La thèse des deux Moïse
Jusqu'à la fin de sa vie, Freud aura été hanté par la question religieuse. En 1938, après bien des hésitations, il se décide à publier ses réflexions sur Moïse. Moïse et la religion monothéiste comporte une thèse audacieuse : celle de l'existence de deux Moïse, l'un égyptien ? héritier du monothéisme d'un ancien pharaon, Akhenaton (personnage qu'avait étudié le psychanalyste Karl Abraham) ? qui fut tué, et le second guidant le peuple au désert et lui transmettant la Loi divine. Ainsi le mythe du meurtre originaire se retrouverait-il aussi dans le judaïsme.
D'un point de vue clinique, cet ouvrage fourmille de réflexions essentielles sur la notion de traumatisme et sur le devenir des traumatismes. Mais en même temps, il tente d'apporter une réponse à la question en suspens de la puissance des idées religieuses. C'est parce qu'il resurgit après avoir été refoulé, avec toute la force des phénomènes psychiques internes, que le monothéisme juif ? et plus largement l'appartenance juive ? se révèle si tenace, comme indéracinable au-delà même de la notion de croyance. Et c'est parce que sa tradition comportait l'interdit des images que la pensée juive se spiritualise sans s'enliser dans des symbolisations plus matérielles et figuratives comme la communion chrétienne ou le culte catholique. Freud parvient ainsi à unifier sa réflexion sur les religions, caractérisées par leur façon de traiter la culpabilité, de Totem et Tabou au judaïsme, religion du Père, et au christianisme, religion du Fils. Enracinée dans le traumatisme du meurtre du père, refoulée puis faisant retour de l'intérieur, l'expérience religieuse déploie toute sa puissance d'illusion, mais aussi de frein à la violence pulsionnelle, au risque de l'enfermement dans le rituel et l'interdit de penser, mais avec toute la puissance affective de l'expérience infantile.
Notons enfin que si Freud n'a jamais à proprement parler écrit sur la mystique, une note de 1938, reprise dans le deuxième tome de Résultats, idées, problèmes, indique la ligne de sa réflexion : « Mystique, l'obscure autoperception du royaume extérieur au moi, au ça. » Sans doute cette notation permet-elle d'entrevoir comment Freud se propose finalement d'interpréter le « sentiment océanique » dont lui avait parlé R. Rolland et qui, avouait-il, restait étranger à son expérience.

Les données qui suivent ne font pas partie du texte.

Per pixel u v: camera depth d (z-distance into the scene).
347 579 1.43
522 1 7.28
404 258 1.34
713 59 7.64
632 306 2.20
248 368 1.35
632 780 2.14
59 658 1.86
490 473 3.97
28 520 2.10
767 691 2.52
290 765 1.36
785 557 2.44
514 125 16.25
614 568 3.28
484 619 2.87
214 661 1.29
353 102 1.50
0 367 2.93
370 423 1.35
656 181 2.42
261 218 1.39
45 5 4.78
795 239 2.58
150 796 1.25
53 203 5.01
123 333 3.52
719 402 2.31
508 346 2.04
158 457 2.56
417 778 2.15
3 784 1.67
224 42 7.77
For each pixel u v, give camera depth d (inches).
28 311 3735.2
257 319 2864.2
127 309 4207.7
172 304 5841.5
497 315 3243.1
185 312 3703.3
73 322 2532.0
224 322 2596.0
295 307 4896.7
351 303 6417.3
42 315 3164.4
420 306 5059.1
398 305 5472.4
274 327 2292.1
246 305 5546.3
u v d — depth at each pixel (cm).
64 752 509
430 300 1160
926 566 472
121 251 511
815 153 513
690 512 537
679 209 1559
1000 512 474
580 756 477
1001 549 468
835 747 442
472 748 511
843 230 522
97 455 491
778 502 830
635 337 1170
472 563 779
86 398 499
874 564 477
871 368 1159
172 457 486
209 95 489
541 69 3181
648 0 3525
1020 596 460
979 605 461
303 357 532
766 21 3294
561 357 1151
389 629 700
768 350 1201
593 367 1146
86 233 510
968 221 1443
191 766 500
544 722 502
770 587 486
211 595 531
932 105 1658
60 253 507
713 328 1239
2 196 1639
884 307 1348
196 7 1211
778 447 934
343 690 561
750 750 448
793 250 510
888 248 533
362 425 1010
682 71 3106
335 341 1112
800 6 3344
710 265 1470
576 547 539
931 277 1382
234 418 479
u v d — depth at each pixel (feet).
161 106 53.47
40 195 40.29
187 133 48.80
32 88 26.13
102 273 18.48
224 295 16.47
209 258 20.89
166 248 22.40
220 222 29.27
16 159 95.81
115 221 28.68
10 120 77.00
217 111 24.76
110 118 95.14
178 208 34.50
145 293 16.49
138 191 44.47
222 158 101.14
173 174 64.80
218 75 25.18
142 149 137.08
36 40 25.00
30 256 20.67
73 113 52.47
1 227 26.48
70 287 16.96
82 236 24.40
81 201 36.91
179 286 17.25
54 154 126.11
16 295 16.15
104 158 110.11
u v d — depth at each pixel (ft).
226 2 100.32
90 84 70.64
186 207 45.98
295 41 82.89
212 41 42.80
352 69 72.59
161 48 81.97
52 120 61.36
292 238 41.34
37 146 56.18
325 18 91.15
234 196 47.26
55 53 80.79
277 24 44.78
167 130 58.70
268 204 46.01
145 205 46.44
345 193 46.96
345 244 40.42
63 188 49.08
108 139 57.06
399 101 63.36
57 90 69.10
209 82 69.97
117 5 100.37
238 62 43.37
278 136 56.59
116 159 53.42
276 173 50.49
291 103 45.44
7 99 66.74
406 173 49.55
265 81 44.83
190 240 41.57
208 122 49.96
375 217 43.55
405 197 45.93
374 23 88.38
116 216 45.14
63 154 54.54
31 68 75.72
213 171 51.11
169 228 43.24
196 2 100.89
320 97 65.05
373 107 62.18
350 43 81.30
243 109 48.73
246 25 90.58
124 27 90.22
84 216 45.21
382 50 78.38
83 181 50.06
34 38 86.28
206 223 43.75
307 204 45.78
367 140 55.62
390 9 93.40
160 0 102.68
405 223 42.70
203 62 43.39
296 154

A la fois diverse et unifiée, la réflexion freudienne sur la religion est rationaliste, mais c'est surtout celle d'un psychanalyste, qui est d'abord intéressé par les fonctionnements psychiques mis en œuvre. Parti d'une quête de l'origine et d'une méthode comparatiste qui l'amène à la construction d'un mythe originaire, il en vient à une réflexion sur l'expérience religieuse comme logique du désir, donc comme illusion dont il montre à la fois la force et les impasses. La position rationnelle apparaît alors comme un dépassement de l'infantile (qui inconsciemment nous habite toujours) par la pensée critique.